Since my thoughts always wander back to financial markets, I often ponder what the CBOE VIX Index would do if aliens suddenly appeared among us. It is a useful thought exercise regarding the market’s ability to price profound uncertainty. My guess is that all financial assets would take a beating, and the VIX would either go to 1000 or zero. The first outcome would occur if the aliens seemed friendly. If they were not, the VIX would go to zero because for the first time in human history, there would be no uncertainty. But not in a good way…
That’s the funny thing about the VIX and similar options-related measures of risk. While they measure the market’s take on future price risk, they are deeply anchored in the recent past. There is no “alien invasion” premium in put/call prices. Rather, options prices try to predict how much the next few months will resemble the previous couple of weeks.

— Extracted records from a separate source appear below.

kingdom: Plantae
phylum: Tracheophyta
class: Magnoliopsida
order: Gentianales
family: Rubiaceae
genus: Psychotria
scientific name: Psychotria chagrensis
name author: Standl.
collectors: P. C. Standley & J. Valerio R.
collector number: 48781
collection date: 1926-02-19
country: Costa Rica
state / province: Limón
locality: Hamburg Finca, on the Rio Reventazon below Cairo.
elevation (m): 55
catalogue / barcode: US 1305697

In that vein, consider what has happened to the pricing of implied volatility (IV, essentially what the VIX Index measures) for listed options tied to the US large cap Technology and Energy sectors. Four quick points here:
- For most sectors of the S&P 500, February/March’s volatility storm was also the high point for their “VIX” in 2018 to date.
- Two sectors – Industrials and Financials – saw their 2018 peak “VIX” in October, just as the market slide started. That makes sense, as trade war and Fed policy concerns hit those groups the hardest.

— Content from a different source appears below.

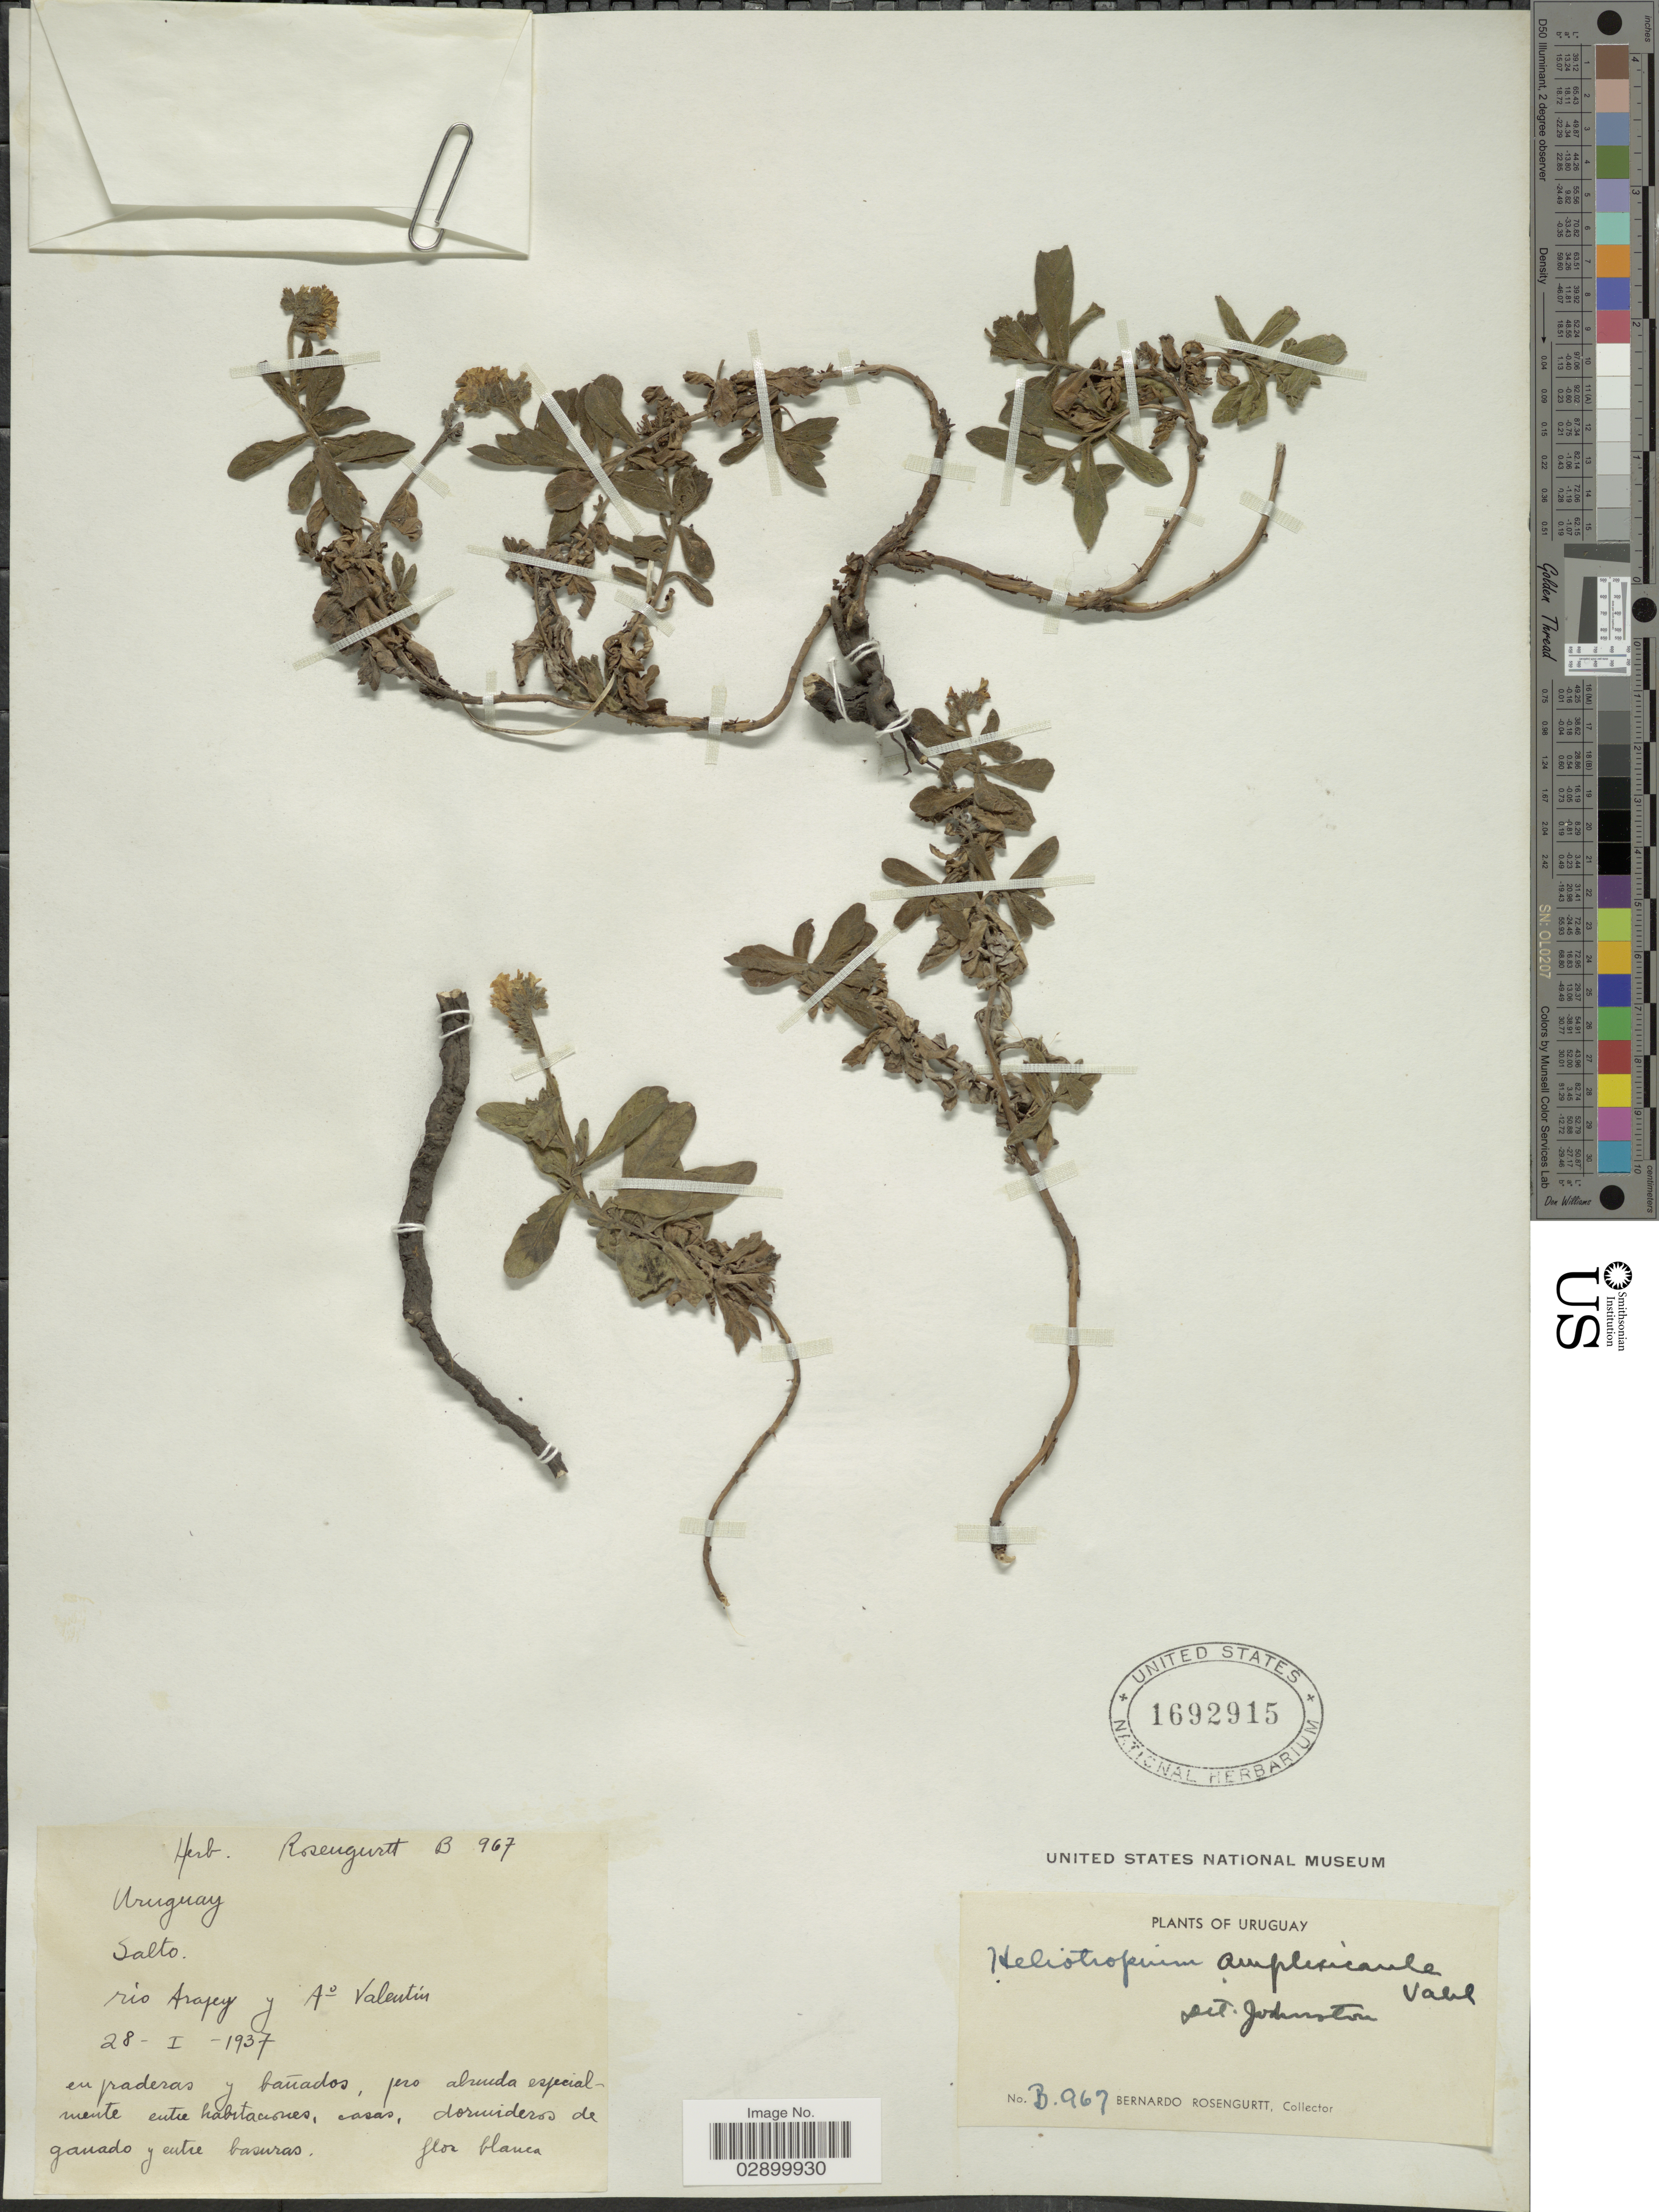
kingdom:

- More recently, Tech hit its 52-week “VIX peak” on November 20th. Yes, as bad as February/March was for market volatility, this sector saw the highpoint for price uncertainty just a few weeks ago.
- And just a few days ago, on December 4th, large cap Energy hit its “VIX peak” for the year.
What this means for near term market and sector direction:
- The VIX is commonly thought of as a contrary indicator – when it spikes, you buy equities.
- While the CBOE VIX index is nowhere near its 2018 high, one important sector (Technology, 20.1% of the index) has recently broken through to new highs for its “VIX”. That alone is not enough to call a bottom in the S&P, however, since we would want to see similar panic in other large groups like Health Care.
- Energy, while not as important to the S&P 500 (5.5% weighting), is sitting at higher VIX levels than its February/March levels right now. That might signal the beginning of a bottoming process for oil prices, the proximate cause for the sector’s recent stress.
Key takeaway: it takes a profoundly contrarian and (more importantly) patient nature to buy the S&P 500 when the VIX is soaring, and the same holds true for using Implied Volatility levels to buy beaten-up sectors. The first half of 2018 tells that story well enough, because stocks churned for several months after the VIX spiked in February. But if that’s a strategy you like, this work gives you two ideas to look at: large cap Tech and Energy.